There’s something in the lungs of Sean O’Casey’s tragicomedy. “A curious kind of gaspin’ for breath”, observes the carpenter-come-philosopher Fluther Good (a sympathetic David Hanly). In a contemporary setting, this might warn of something other than rampant tuberculosis in overcrowded tenements, especially if sick youth Mollser (Mahnoor Saad), dressed like an economic migrant, coughs blood while singing the Irish national anthem.
In a bold update for Dublin’s Abbey Theatre, director Sean Holmes makes the best work of O’Casey’s Plough in years. Upon arrival to their flat, Nora Clitheroe (Kate Stanley Brennan) and her husband Jack (Ian Lloyd Anderson) settle into one-room accommodation familiar from recent footage of Ireland’s housing crisis. Domestic details of Jon Bausor’s wrought set, dominated by a tower of scaffolding, make privacy hard to come by.

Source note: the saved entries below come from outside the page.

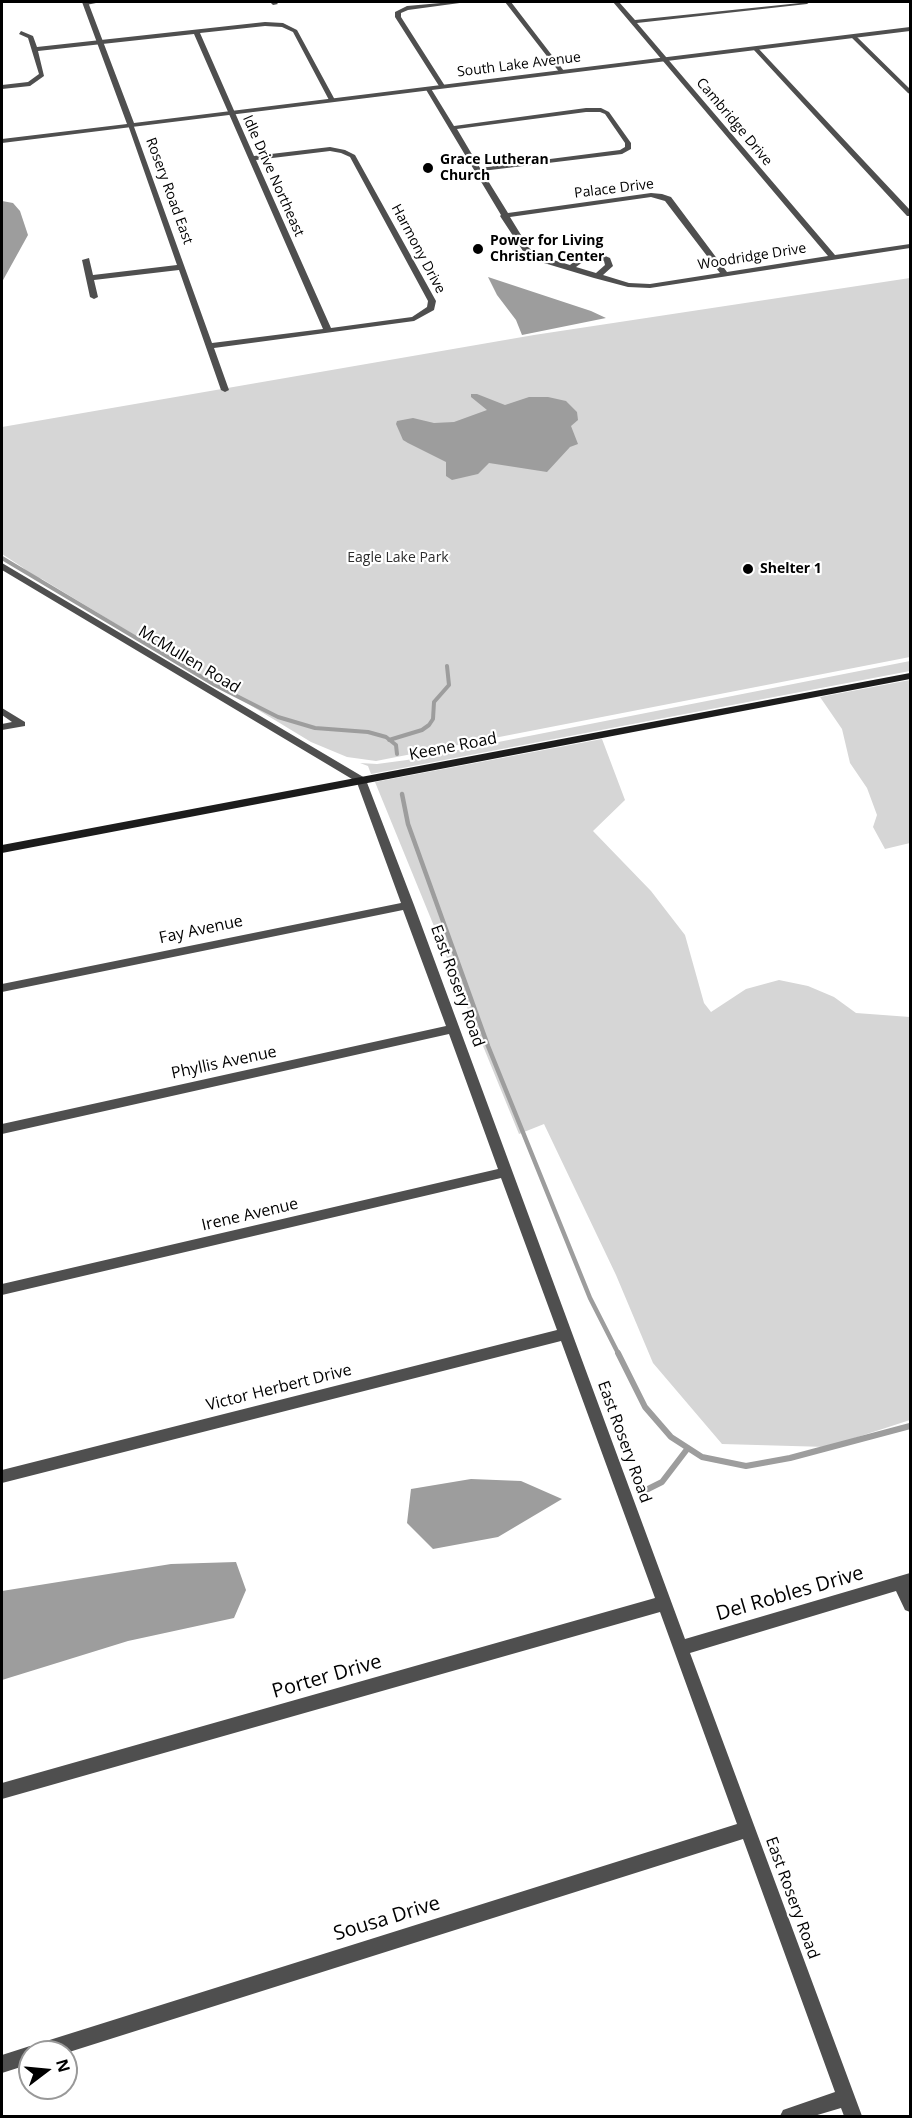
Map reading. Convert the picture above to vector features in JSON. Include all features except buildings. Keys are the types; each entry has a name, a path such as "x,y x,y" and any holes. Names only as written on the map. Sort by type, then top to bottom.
{"main road":[{"name":"Keene Road","path":"2,849 910,676"}],"street":[{"path":"85,2 98,2"},
{"name":"Rosery Road East","path":"85,2 225,390"},
{"path":"442,86 398,17 398,12 407,8 464,2"},
{"path":"508,2 562,72"},
{"name":"Cambridge Drive","path":"616,2 833,258"},
{"path":"634,22 807,2"},
{"path":"35,49 264,24 283,25 295,31 332,100"},
{"name":"South Lake Avenue","path":"2,141 910,29"},
{"name":"Idle Drive Northeast","path":"196,32 328,330"},
{"path":"2,87 30,84 42,75 31,37 21,33"},
{"path":"853,36 910,92"},
{"path":"755,48 910,214"},
{"name":"Woodridge Drive","path":"428,88 504,216 530,254 571,268 628,285 641,286 910,246"},
{"path":"452,128 601,110 607,113 628,143 629,148 622,152 477,170"},
{"name":"Harmony Drive","path":"208,346 414,319 431,308 432,301 353,156 344,151 330,149 251,158"},
{"name":"Palace Drive","path":"504,216 651,195 662,196 668,199 725,275"},
{"path":"571,268 582,259 600,257 607,260 609,266 597,276"},
{"path":"86,260 94,297"},
{"path":"90,278 181,267"},
{"name":"McMullen Road","path":"2,566 361,780"},
{"path":"2,711 21,724 2,727"},
{"name":"East Rosery Road","path":"361,780 853,2116"},
{"name":"Fay Avenue","path":"2,988 408,905"},
{"name":"Phyllis Avenue","path":"2,1129 453,1029"},
{"name":"Irene Avenue","path":"2,1290 507,1172"},
{"name":"Victor Herbert Drive","path":"2,1477 566,1334"},
{"path":"905,1582 910,1605"},
{"name":"Del Robles Drive","path":"681,1648 905,1582"},
{"name":"Porter Drive","path":"2,1791 664,1603"},
{"name":"Sousa Drive","path":"78,2040 748,1829"},
{"path":"2,2064 18,2059"},
{"path":"789,2116 846,2097"}],"green space":[{"name":"Eagle Lake Park","path":"910,278 910,657 376,761 347,757 311,742 42,579 34,577 2,554 2,427 534,335"},
{"path":"910,661 910,671 371,774 368,766 360,763 377,764 407,760"},
{"path":"910,680 910,843 885,849 873,827 877,815 867,788 850,763 842,729 820,697"},
{"path":"602,739 625,800 593,831 651,891 685,935 704,1003 711,1012 746,989 779,980 808,986 834,997 856,1013 910,1017 910,1420 827,1447 722,1444 653,1363 616,1275 544,1124 519,1134 375,782"}],"shaded area":[{"path":"2,201 13,203 20,211 28,235 2,282"},
{"path":"488,277 606,318 522,335 516,320 497,295"},
{"path":"471,394 477,394 505,405 529,397 548,397 566,401 577,412 578,420 571,426 578,444 570,447 547,472 489,463 478,474 452,480 446,476 446,462 403,440 396,424 397,421 413,418 434,423 454,422 487,410 471,397"},
{"path":"471,1479 521,1481 562,1499 498,1537 433,1549 407,1523 411,1489"},
{"path":"236,1562 246,1590 234,1618 128,1641 2,1680 2,1591 171,1564"}],"waterway":[{"path":"2,558 215,685 278,717 315,728 368,732 390,740"},
{"path":"390,740 422,730 429,725 433,719 434,702 449,685 447,666"},
{"path":"390,740 396,745 397,754"},
{"path":"402,794 408,824 488,1046 590,1298 619,1355"},
{"path":"619,1355 645,1407 671,1437 702,1457 746,1466 790,1458 910,1426"},
{"path":"640,1493 662,1482 688,1448"}],"place":[{"name":"Grace Lutheran Church","path":"428,168"},
{"name":"Power for Living Christian Center","path":"478,249"},
{"name":"Shelter 1","path":"748,569"}]}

These tensions from this close proximity give weight to the encroaching militarism of the Easter Rising, with Lloyd-Anderson’s disaffected Jack desperate to transcend his circumstances while Stanley Brennan’s powerful Nora fights to save him. Other areas don’t feel as well measured: the farce-like furore between the communist Covey (Ciarán O’Brien) and the patriotic Peter (James Hayes) is surprisingly tame. However, the guileless Mrs Gogan is a subtle player in Janet Moran’s terrific turn, while Eileen Walsh’s Bessie Burgess is stirringly on the brink.
O’Casey’s play spits out ugly truths, and while holding to account the troubles currently choking Irish society – housing shortage, depressing living conditions for asylum seekers – is probably beyond The Plough and the Stars, this does feel like progress.